Segment Start: SOURCE TEXT

White Sunday

A second, and this time successful attempt at the 2 Munros above Ballachulish in winter conditions. I have no words at the moment, there's more than enough empty talk to make us spit blood, but then days like Sunday come along and the world is made whole again and you think for a few hours it never went away, it always was.

It's not a mirage, it's a part of the same, it's sustenance.





In the absence of time to blog individual trips, here's a few snapshots of recent excursions.

Curved Ridge was a day out from the city, and a good one to get under our belt. The hardest part was finding the start of the route! After so many years building up to it, we got to the top somehow having missed the crux, thinking 'is that it?' but the situation is absolutely stunning all the way up, even in the summer dreich. On reflection we'll rope up for the start (what felt like the crux to me) next time, and finish off with Crowberry Tower.

Segment End: SOURCE TEXT

INSTRUCTIONS:
**1)** Translate this sentence from the hill-walking post into Spanish: "The hardest part was finding the start of the route!"
**2)** Quote the hill-walking post word for word, starting at "In the absence" and ending at "with Crowberry Tower.".

Segment Start: RAW DATA

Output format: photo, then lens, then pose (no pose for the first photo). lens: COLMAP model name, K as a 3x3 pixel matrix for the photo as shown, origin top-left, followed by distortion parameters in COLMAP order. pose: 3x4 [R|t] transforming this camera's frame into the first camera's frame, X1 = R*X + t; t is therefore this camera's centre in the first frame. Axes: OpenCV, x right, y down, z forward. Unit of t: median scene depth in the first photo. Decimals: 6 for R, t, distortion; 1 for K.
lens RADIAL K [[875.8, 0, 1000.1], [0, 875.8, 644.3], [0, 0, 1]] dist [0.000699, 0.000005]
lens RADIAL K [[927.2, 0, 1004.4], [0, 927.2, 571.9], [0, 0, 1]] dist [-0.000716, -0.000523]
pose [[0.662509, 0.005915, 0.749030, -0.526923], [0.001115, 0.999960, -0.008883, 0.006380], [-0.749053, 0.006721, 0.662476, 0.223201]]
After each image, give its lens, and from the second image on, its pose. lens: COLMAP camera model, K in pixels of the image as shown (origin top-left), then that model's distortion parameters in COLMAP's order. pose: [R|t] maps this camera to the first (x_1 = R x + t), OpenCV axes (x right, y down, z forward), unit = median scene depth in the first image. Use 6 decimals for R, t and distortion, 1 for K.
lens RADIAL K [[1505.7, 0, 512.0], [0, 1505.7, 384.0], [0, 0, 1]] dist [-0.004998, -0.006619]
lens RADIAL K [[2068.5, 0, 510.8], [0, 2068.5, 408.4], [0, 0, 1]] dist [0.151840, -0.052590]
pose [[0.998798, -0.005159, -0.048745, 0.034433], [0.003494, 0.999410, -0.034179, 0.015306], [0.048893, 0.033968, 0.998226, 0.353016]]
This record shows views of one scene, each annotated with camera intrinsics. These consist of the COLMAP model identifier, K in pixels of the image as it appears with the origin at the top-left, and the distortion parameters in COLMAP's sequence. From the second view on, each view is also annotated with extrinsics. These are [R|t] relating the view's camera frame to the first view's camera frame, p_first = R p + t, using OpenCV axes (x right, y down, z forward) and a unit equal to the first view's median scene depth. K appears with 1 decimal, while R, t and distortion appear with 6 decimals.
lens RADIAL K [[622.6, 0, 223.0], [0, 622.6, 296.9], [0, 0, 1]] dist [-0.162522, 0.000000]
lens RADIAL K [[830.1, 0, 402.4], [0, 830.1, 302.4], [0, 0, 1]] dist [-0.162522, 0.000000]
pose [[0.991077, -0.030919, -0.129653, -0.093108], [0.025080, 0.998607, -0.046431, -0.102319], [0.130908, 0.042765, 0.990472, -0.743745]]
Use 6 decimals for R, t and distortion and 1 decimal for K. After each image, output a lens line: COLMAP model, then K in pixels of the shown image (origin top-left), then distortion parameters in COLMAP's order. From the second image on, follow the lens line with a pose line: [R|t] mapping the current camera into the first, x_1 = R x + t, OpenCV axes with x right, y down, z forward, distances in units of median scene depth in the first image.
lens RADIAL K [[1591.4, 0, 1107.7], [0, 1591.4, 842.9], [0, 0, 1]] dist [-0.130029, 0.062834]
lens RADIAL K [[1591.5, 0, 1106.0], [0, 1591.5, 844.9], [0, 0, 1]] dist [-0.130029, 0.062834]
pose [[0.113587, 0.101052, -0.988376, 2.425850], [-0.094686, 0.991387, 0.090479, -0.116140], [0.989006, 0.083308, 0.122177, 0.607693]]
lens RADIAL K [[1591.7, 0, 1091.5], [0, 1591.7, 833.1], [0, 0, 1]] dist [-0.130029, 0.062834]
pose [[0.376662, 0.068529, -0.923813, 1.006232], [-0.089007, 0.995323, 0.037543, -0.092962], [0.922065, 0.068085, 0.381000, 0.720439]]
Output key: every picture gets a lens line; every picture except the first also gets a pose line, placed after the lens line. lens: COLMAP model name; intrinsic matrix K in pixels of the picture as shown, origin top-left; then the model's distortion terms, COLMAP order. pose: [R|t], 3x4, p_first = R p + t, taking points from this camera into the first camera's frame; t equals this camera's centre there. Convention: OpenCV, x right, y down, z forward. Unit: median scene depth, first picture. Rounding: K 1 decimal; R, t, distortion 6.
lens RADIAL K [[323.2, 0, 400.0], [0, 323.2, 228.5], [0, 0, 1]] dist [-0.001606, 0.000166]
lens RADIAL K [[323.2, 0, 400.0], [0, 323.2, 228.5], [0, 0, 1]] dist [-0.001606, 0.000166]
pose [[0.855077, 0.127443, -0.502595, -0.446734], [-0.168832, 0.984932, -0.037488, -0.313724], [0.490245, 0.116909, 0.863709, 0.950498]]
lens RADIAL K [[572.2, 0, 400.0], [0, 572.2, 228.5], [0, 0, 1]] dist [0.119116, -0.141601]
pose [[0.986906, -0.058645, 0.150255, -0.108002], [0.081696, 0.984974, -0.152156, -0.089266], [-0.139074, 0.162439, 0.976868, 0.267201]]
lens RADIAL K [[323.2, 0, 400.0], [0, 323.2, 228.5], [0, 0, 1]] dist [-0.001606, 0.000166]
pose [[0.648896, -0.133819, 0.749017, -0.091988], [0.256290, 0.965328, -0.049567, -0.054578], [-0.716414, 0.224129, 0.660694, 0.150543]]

Segment End: RAW DATA

ANSWERS FOR THIS EXERCISE:
**1)** ¡Lo más difícil fue encontrar el inicio de la ruta!

**2)**
In the absence of time to blog individual trips, here's a few snapshots of recent excursions.

Curved Ridge was a day out from the city, and a good one to get under our belt. The hardest part was finding the start of the route! After so many years building up to it, we got to the top somehow having missed the crux, thinking 'is that it?' but the situation is absolutely stunning all the way up, even in the summer dreich. On reflection we'll rope up for the start (what felt like the crux to me) next time, and finish off with Crowberry Tower.